REQUIRED ACTION A
Using the email signature tips below, answer each question:
(i) How many points does the checklist contain?
(ii) What is the maximum number of promotions or images to show at one time?
(iii) Which subtle shades are suggested for pairing with a single branding colour?
Segment Start: TEXT SHOWN
Top tips for email signature branding

Updated: Oct 18, 2023

Email Signatures image

Clear, and succinct branding is vital to get your company’s message across, to make your brand recognisable. Email signatures are one way to complete the look of not only your company’s branding, but your personal branding.

Email signatures are one aspect – and you may be making some trivial mistakes with them, that you don’t even realise. We’ve nailed down a 10-point checklist for when it comes to designing and implementing your signature.

  1. Promotional attachments – attaching documents, PDF’s, images, and so on with every customer communication can brew annoyance and cause your emails to become ignored. Instead of showering them with attachments, include a link to your website where they can download the information themselves should they choose to do so.

  2. Font styles and use – font has to be considerate towards styles and sizes; it’s distracting and confusing to read a signature that has either too small or too big a text, as well as a mixture of colours and formatting, such as bold or italic. Again, to promote a succinct and consistent brand, the font must be clean, professional, consistent and tidy. Your font choices should reflect the market your branding is directed to. TIP: this also applies to fonts that aren’t found readily on the web, and when a fall-back font hasn’t been specified. It overcomplicates the signature and means that different customers will see your branding in different formats – best to keep to the status quo for this one.

  3. Colours – Instead of throwing all your favourite colours and shades into your signature, limit it to just one colour from your branding, and possibly pair it with a subtle shade like dark grey or black to emphasis the visual impact. It looks clearer as well as professional, stylish and well-designed, rather than chaotic and busy.

  4. Email banner images – it is important to make sure that you aren’t overloading the signature with a billion promotions you can offer your customers. Keep it sweet and simple, with a maximum of four promotions or images at any one time, all at the base of your signature. TIP: Google Analytics is a handy tool to check what customers click through, where they land, and what they’re searching for. Test the promotions for conversions using Google Analytics click tracking. Don’t be afraid to test different images to see which ones convert more clicks, as it’s one simple way to drive traffic to your website.
Segment End: TEXT SHOWN
Segment Start: DATASET RECORDS
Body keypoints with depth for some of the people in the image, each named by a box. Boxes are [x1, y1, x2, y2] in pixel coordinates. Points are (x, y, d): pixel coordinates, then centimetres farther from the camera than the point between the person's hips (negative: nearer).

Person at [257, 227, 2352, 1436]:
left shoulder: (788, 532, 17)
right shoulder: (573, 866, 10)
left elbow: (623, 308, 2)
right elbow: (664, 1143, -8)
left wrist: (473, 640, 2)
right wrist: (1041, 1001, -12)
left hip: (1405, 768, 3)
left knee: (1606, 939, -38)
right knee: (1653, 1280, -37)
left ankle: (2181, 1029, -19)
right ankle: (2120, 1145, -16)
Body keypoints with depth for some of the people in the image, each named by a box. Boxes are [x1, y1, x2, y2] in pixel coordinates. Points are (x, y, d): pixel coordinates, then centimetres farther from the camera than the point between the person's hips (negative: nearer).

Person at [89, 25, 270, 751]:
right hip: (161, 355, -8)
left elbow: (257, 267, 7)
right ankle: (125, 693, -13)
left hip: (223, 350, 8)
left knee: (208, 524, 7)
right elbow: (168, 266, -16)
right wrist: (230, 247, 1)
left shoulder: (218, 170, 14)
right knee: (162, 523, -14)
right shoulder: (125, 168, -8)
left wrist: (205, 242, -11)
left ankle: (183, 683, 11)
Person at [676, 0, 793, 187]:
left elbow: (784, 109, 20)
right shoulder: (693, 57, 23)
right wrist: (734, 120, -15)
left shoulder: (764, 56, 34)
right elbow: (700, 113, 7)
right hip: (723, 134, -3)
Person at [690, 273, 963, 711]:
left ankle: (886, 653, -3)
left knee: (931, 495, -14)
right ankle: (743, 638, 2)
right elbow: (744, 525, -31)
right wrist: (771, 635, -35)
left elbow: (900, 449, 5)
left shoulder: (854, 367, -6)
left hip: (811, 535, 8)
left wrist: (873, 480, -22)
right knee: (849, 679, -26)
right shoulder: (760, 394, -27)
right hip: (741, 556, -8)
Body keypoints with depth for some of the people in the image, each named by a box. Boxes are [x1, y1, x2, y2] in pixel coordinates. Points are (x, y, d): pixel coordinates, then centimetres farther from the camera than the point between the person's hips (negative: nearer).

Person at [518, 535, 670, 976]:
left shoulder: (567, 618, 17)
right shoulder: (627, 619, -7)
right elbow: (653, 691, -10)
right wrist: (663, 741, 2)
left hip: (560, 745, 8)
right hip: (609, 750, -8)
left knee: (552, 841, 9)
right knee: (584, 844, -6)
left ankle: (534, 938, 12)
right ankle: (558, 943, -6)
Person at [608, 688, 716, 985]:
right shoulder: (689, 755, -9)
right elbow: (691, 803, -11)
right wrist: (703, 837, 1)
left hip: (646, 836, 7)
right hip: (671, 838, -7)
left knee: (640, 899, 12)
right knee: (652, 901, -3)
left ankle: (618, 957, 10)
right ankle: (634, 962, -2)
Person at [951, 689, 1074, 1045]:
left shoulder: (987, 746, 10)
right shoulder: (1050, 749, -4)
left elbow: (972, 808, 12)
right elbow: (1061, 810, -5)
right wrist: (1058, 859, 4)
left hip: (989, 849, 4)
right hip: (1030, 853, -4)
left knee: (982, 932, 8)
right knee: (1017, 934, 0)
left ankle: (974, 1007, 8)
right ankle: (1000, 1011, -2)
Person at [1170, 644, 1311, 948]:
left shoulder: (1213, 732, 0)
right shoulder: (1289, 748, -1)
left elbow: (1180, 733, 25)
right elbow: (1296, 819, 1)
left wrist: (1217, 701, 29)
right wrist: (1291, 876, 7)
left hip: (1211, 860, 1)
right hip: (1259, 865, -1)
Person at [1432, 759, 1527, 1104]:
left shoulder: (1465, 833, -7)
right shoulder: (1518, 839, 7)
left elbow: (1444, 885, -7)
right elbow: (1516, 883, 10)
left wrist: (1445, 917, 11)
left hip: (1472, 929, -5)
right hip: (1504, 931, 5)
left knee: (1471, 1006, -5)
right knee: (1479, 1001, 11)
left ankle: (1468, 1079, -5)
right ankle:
Segment End: DATASET RECORDS
REQUIRED ACTION B
Recast everything in the listing from the line containing "left knee: (552, 841, 9)" down to the line containing "right hip: (1030, 853, -4)" as a JSON list of strings, one string per line and blank lines omitted.

ANSWER AREA A
(i) Ten.
(ii) Four.
(iii) Dark grey or black.

ANSWER AREA B
[
  "left knee: (552, 841, 9)",
  "right knee: (584, 844, -6)",
  "left ankle: (534, 938, 12)",
  "right ankle: (558, 943, -6)",
  "Person at [608, 688, 716, 985]:",
  "right shoulder: (689, 755, -9)",
  "right elbow: (691, 803, -11)",
  "right wrist: (703, 837, 1)",
  "left hip: (646, 836, 7)",
  "right hip: (671, 838, -7)",
  "left knee: (640, 899, 12)",
  "right knee: (652, 901, -3)",
  "left ankle: (618, 957, 10)",
  "right ankle: (634, 962, -2)",
  "Person at [951, 689, 1074, 1045]:",
  "left shoulder: (987, 746, 10)",
  "right shoulder: (1050, 749, -4)",
  "left elbow: (972, 808, 12)",
  "right elbow: (1061, 810, -5)",
  "right wrist: (1058, 859, 4)",
  "left hip: (989, 849, 4)",
  "right hip: (1030, 853, -4)"
]